▸ Instruction: Copy every line that holds the string "мембрана" from the data below.

(Transcribed page contents)

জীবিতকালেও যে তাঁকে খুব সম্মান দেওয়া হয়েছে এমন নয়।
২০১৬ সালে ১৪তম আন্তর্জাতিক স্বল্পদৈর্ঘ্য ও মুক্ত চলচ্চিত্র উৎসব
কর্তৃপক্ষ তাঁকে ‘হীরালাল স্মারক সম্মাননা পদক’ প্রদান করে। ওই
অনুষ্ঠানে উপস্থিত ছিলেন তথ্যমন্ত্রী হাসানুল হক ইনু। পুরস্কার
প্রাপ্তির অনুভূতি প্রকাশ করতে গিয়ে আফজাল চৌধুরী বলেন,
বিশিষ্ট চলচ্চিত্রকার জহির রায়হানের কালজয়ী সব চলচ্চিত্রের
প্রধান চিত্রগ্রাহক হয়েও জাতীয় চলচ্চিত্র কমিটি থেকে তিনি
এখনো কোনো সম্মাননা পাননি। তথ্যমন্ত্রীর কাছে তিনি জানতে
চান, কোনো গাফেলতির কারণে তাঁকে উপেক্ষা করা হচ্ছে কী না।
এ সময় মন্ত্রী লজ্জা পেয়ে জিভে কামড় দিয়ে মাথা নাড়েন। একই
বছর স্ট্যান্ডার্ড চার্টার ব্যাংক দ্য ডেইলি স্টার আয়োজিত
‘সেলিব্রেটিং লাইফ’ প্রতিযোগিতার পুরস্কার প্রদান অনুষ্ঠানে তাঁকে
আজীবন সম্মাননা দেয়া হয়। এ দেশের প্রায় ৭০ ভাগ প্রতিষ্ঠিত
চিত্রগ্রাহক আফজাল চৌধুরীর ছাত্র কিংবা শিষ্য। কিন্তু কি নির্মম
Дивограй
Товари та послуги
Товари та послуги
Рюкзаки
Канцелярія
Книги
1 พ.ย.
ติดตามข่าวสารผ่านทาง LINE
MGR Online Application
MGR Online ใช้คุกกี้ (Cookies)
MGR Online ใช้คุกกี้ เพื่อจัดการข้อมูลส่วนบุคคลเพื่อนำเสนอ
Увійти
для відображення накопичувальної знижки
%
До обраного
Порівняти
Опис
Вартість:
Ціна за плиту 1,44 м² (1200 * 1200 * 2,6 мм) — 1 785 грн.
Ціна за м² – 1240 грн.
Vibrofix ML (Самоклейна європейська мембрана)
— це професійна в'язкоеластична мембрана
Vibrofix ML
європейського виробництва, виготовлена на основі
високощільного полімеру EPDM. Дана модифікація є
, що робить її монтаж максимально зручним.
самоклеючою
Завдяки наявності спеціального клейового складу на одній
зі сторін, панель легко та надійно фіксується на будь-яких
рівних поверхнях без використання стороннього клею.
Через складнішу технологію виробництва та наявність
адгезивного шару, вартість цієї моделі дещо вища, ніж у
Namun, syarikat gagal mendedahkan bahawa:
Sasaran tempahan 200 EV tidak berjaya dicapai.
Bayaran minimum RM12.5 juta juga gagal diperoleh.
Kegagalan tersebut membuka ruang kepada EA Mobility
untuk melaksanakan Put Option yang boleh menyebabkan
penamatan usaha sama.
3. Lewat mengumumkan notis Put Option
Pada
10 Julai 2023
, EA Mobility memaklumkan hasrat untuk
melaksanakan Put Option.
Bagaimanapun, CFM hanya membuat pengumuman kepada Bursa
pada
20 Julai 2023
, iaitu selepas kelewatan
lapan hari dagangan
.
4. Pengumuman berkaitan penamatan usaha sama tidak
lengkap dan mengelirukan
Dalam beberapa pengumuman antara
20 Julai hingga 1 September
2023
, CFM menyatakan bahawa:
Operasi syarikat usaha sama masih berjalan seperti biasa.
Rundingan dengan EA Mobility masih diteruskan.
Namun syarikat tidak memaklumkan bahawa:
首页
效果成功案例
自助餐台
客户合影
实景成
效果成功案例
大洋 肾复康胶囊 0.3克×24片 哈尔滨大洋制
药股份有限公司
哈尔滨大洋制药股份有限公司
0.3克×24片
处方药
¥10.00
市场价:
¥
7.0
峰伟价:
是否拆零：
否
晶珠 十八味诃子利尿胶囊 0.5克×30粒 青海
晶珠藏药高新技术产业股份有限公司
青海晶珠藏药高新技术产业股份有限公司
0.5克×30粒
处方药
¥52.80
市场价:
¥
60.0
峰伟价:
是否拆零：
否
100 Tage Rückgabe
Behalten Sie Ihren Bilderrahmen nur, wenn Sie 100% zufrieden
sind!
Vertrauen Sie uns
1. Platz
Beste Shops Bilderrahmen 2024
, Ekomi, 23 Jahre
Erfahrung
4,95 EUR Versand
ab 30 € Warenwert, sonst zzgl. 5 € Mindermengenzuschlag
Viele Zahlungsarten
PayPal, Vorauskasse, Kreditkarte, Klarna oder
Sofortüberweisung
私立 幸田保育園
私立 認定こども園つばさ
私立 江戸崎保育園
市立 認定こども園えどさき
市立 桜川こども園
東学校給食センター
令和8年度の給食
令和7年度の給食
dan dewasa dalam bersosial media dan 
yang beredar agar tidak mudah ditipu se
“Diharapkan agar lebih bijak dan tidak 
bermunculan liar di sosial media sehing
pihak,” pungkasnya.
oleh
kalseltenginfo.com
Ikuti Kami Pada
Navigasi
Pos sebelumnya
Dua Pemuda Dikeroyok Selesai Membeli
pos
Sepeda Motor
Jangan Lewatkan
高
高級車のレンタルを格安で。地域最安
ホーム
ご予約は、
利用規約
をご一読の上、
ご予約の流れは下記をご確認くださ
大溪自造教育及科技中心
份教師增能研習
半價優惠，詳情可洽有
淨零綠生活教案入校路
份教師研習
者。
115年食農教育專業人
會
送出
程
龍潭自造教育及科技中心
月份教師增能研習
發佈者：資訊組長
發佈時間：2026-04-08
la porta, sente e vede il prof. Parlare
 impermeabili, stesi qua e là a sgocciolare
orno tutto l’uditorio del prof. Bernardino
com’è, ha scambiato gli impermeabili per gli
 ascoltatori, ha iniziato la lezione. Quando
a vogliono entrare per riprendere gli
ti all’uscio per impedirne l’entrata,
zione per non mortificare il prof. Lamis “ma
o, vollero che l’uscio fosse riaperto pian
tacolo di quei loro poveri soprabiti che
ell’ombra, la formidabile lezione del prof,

▸ Answer below:
Vibrofix ML (Самоклейна європейська мембрана)
— це професійна в'язкоеластична мембрана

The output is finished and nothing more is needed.